- Anjiajia Location in Madagascar
- Coordinates: 16°29′S 46°58′E﻿ / ﻿16.483°S 46.967°E
- Country: Madagascar
- Region: Boeny
- District: Ambato-Boeni
- Elevation: 27 m (89 ft)

Population (2001)
- • Total: 13,000
- Time zone: UTC3 (EAT)
- Postal code: 403

= Anjiajia =

Anjiajia is a rural municipality in Madagascar. It belongs to the district of Ambato-Boeni, which is a part of Boeny Region. The population of the commune was estimated to be approximately 13,000 in the 2001 commune census.

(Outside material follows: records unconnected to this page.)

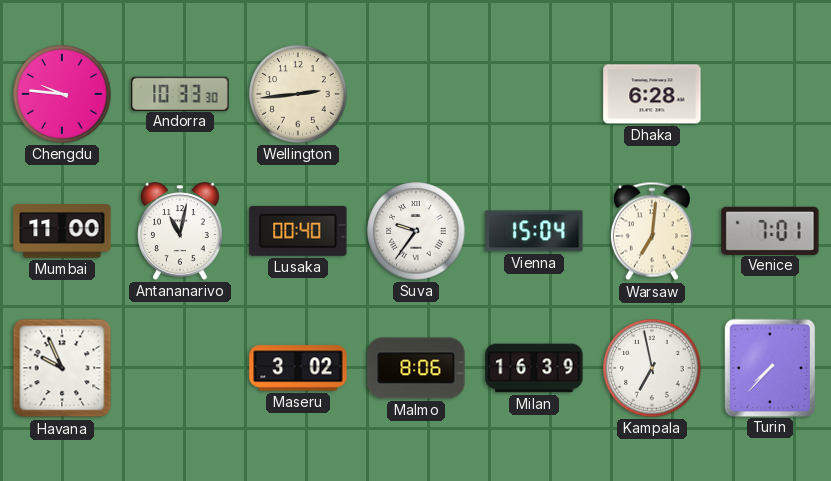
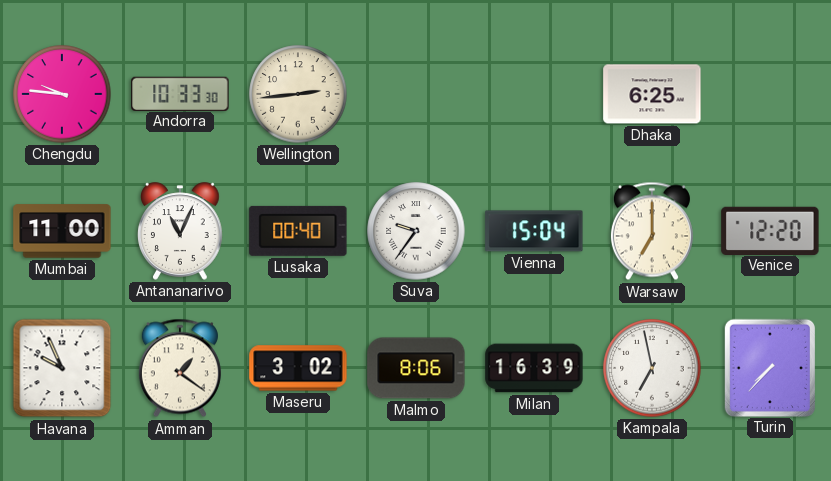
Dhaka: 6:28 -> 6:25
Antananarivo: 11:02 -> 11:04
Warsaw: 7:01 -> 7:00
Venice: 7:01 -> 12:20
Amman: none -> 1:21
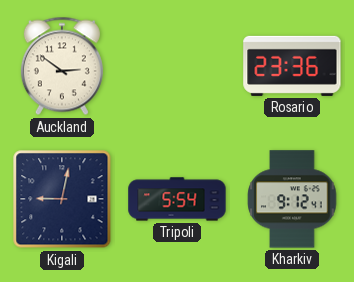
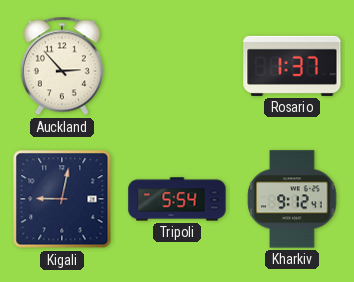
Auckland: 2:51 -> 2:53
Rosario: 23:36 -> 1:37
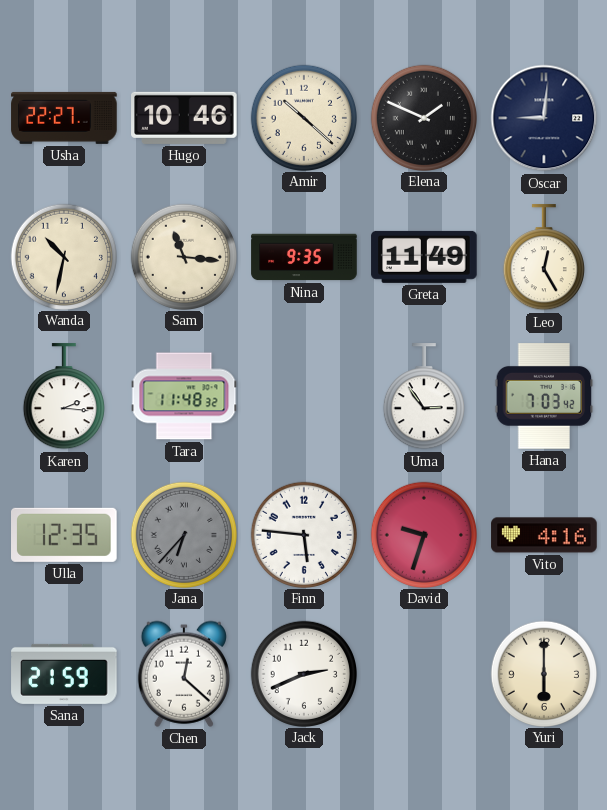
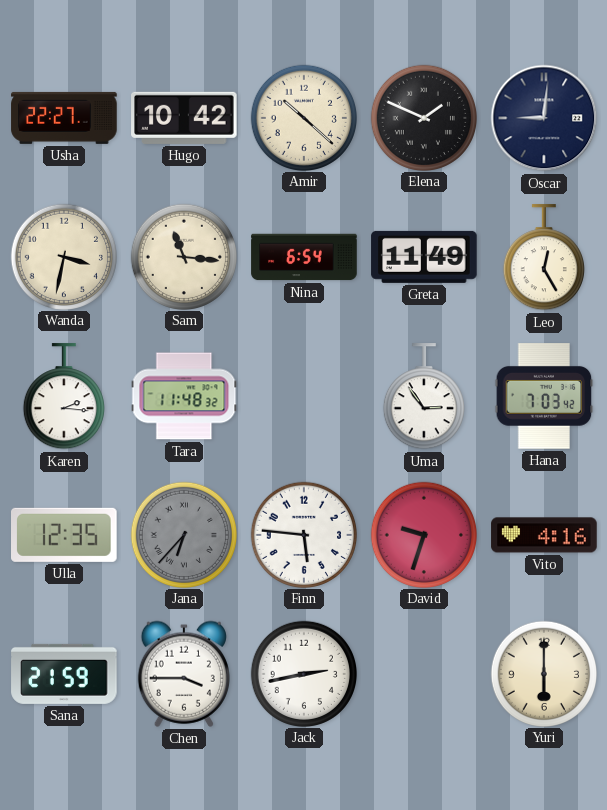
Hugo: 10:46 -> 10:42
Wanda: 10:32 -> 3:32
Nina: 9:35 -> 6:54
Chen: 12:22 -> 3:45
Jack: 2:41 -> 2:43
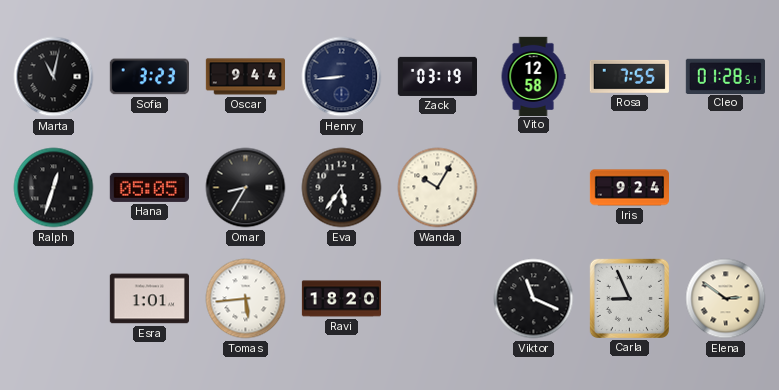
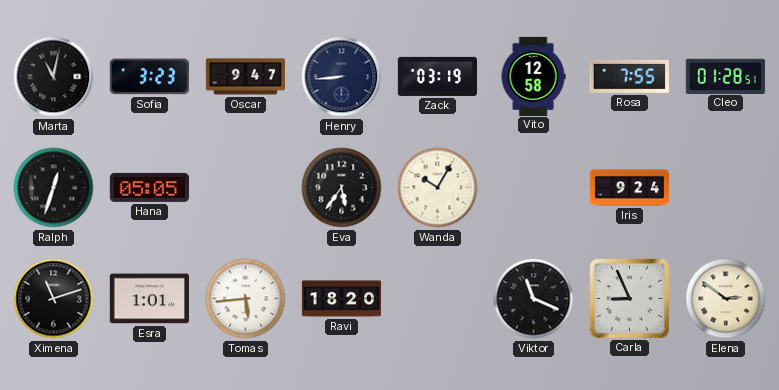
Oscar: 9:44 -> 9:47
Omar: 8:35 -> none
Ximena: none -> 11:12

Primary and junior-level secondary education are available in town. The majority 85% of the population of the commune are farmers, while an additional 8% receive their livelihood from raising livestock. The most important crops are rice and cotton, while other important agricultural products are peanuts and beans. Services provide employment for 2% of the population. Additionally, fishing employs 5% of the population.

==Energy==
In 2010 the first unit of production of electricity by biomass in Madagascar had been inaugurated in Anjiajia. It is driven with a rice hull and has a capacity of 40 kW x 2.
Since 2021 also a micro-hydroelectric power plant with a capacity of 80 kW had been installed.

==Roads==
Anjiajia is situated on the National road 4 from Mahajanga to Antananarivo.